Aerial robots

Mobile Robotics – Aerial Robots

Beginning fall 2008, the Mobile Robotics group at MCS lab explores aerial robotics with a first project on tracking SMAVs (small and micro aerial vehicles) in space.

Motivation: Autonomy for SMAVs becomes challenging since they are too small and lightweight to incorporate onboard sensors. It is true that technology is currently evolving to enable autonomous flight at small scales with miniature cameras, microelectronics, and lightweight advanced sensors based on micro-electromechanical systems (MEMS). However, their performance is not yet optimal: miniature accelerometers and gyroscopes are still highly sensitive to electromagnetic noise, especially when they are very close to the SMAV’s electric motors. Miniature cameras provide poor quality images due to the radio interference and vibrations in the SMAV. Independently of their performance, SMAVs have always a limited payload and autonomy is usually engaged in trade-offs.
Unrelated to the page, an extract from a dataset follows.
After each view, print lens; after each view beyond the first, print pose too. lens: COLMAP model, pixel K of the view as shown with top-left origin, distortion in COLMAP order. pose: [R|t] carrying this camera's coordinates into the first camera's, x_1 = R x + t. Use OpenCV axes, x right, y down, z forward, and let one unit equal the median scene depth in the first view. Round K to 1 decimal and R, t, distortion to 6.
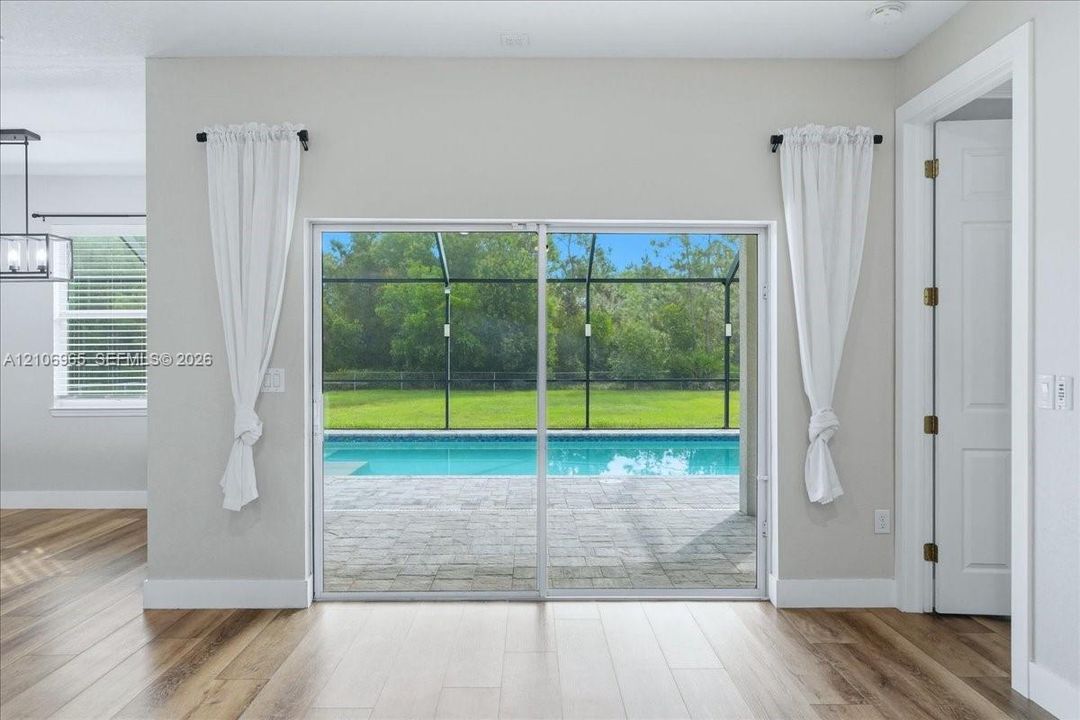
lens RADIAL K [[726.7, 0, 534.5], [0, 726.7, 353.2], [0, 0, 1]] dist [-0.006699, 0.001558]
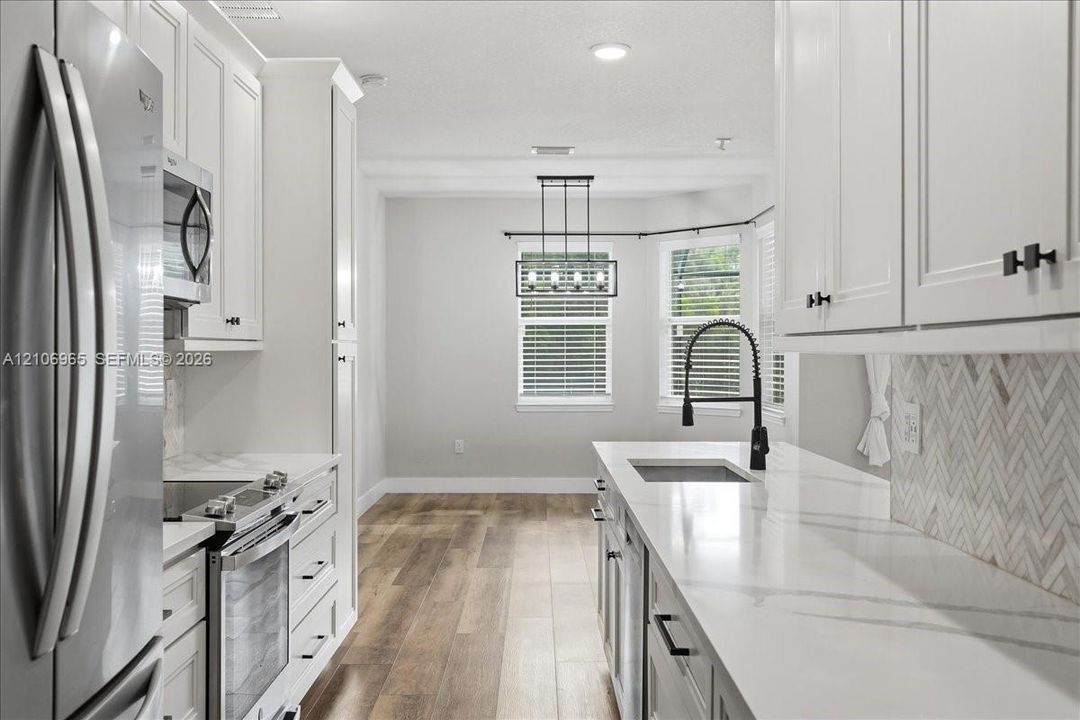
lens RADIAL K [[1055.6, 0, 539.2], [0, 1055.6, 358.0], [0, 0, 1]] dist [0.020453, 0.000000]
pose [[0.999981, 0.003498, -0.005138, -0.775060], [-0.003476, 0.999985, 0.004332, -0.004034], [0.005153, -0.004314, 0.999977, -0.798628]]
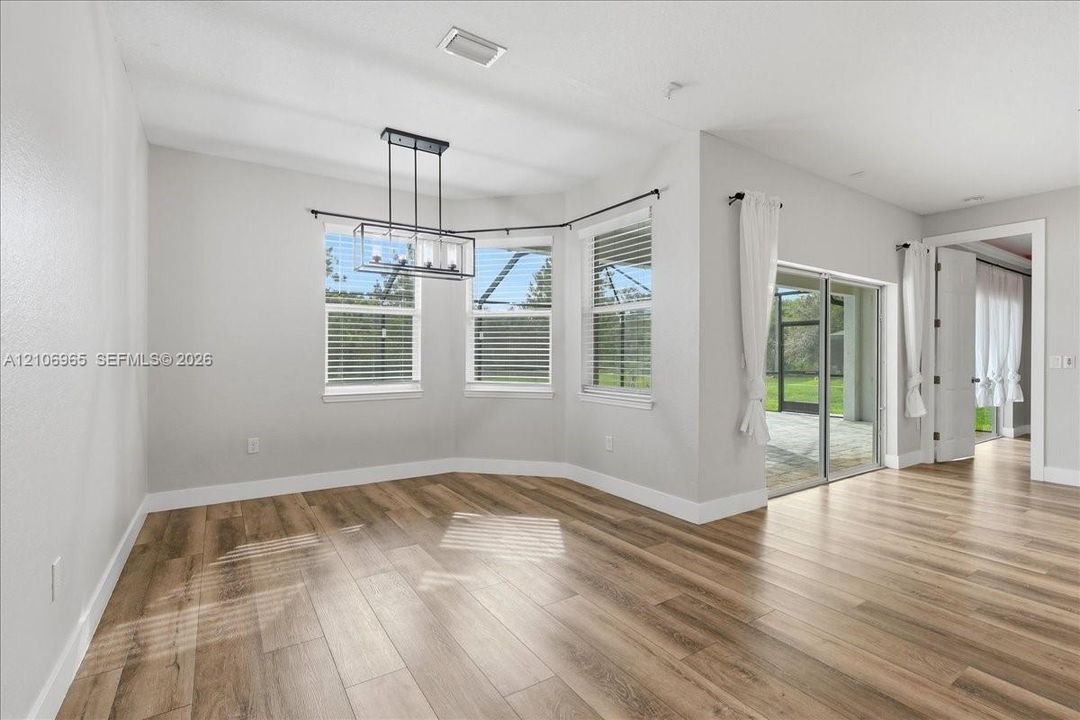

Objective: A no-onboard-sensor approach that allows autonomous flight.

Solution: Fig. 1 shows the proposed solution. This platform consists of a Wii remote (Wiimote) controller and a video camera that track the 6 DoF motion of a SMAV. The combination of the Wiimote’s and video camera fields of view creates a virtual cube in which motion can be fully monitored (Fig. 2). This controlled space allows a vehicle to navigate autonomously with no onboard sensors. The Wiimote is responsible for tracking the 3 dimensional position (X, Y, Z) of the vehicle while the video camera is responsible for the vehicle’s orientation (pitch, roll, and yaw). The 6 coordinates obtained from both sensors are sent to a computer where they are compared to a target position. Position processing and correction are also carried out in the computer. Resulting commands are conditioned by an FPGA and sent to the vehicle via a radio transmitter.

Fig. 1: 6 DoF motion tracking platform for SMAVs with a Wiimote and a video camera.

Fig. 2: Virtual cube: total workspace combining a Wiimote and a video camera.